Cal EPA and DOGGR seem to agree that they assumed and treated the 11 aquifers as exempt for 30 years and that MOA2 appears to be the real, and final, MOA.  However, US EPA has not issued a final opinion on that issue and continues to leave open the prospect that the 11 aquifers, among others, were never somehow officially exempt under the UIC.  They have even adopted a moniker for the 11 and calling them the “11 historically-exempt aquifers.”  

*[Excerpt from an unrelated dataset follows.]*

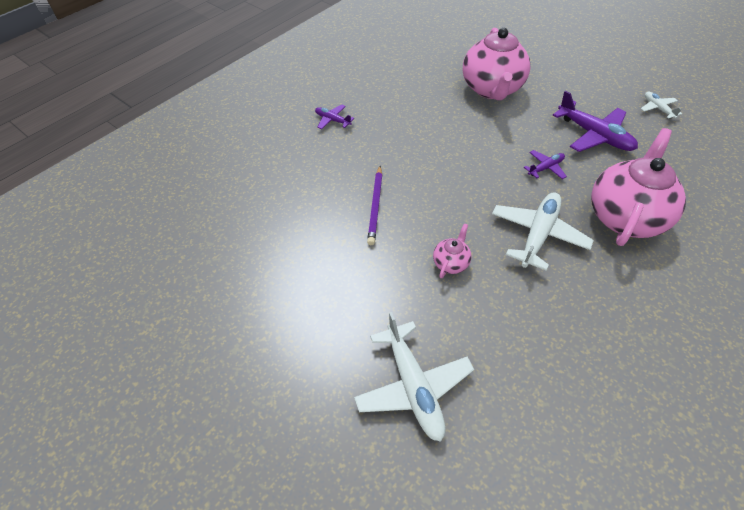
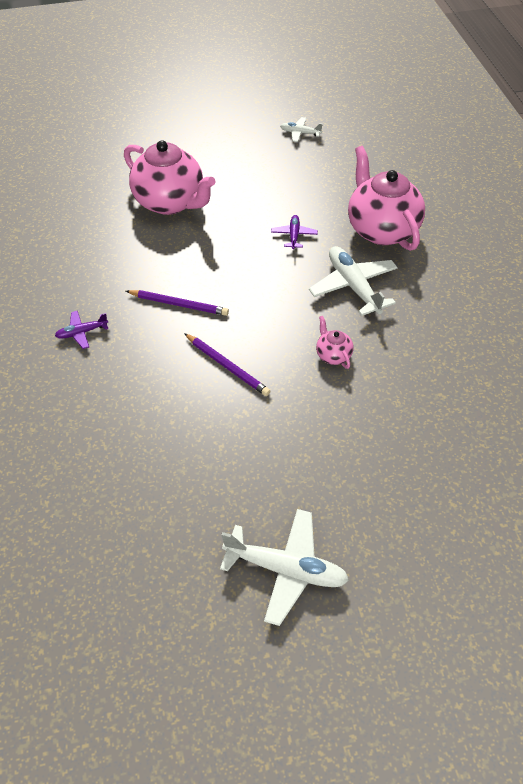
camera: 55 degrees left, 0 degrees up
(405, 148) = (179, 304): none -> purple pencil
(413, 386) = (423, 448): white plane -> white plane (286, 569)
(594, 135) = (290, 185): purple plane -> none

The final conclusion to this story is yet to be written.  Assuming that re-consideration of the  status of the exempt aquifers does not result in the removal of their exemption, then it may not be necessary to determine what legal significance the competing MOAs enjoy, or which one is “right.”  But if EPA or DOGGR change the status of aquifers from exempt to non-exempt, their actions may shut down injection operations, thereby imperiling ongoing oil and gas operations.  In that event, one or more of the affected industry companies may challenge the validity of MOA1 and seek to compel validation of MOA2.

If that happens, then as an oil and gas industry lawyer, I’m hoping that as between the twin MOAs, MOA2 is Pollux[1] and MOA1 is Castor.                            


   [1]   For those unfamiliar with Greek mythology, Pollux and Castor were twins with ambiguous parentage, but only Pollux was immortal and Castor was not.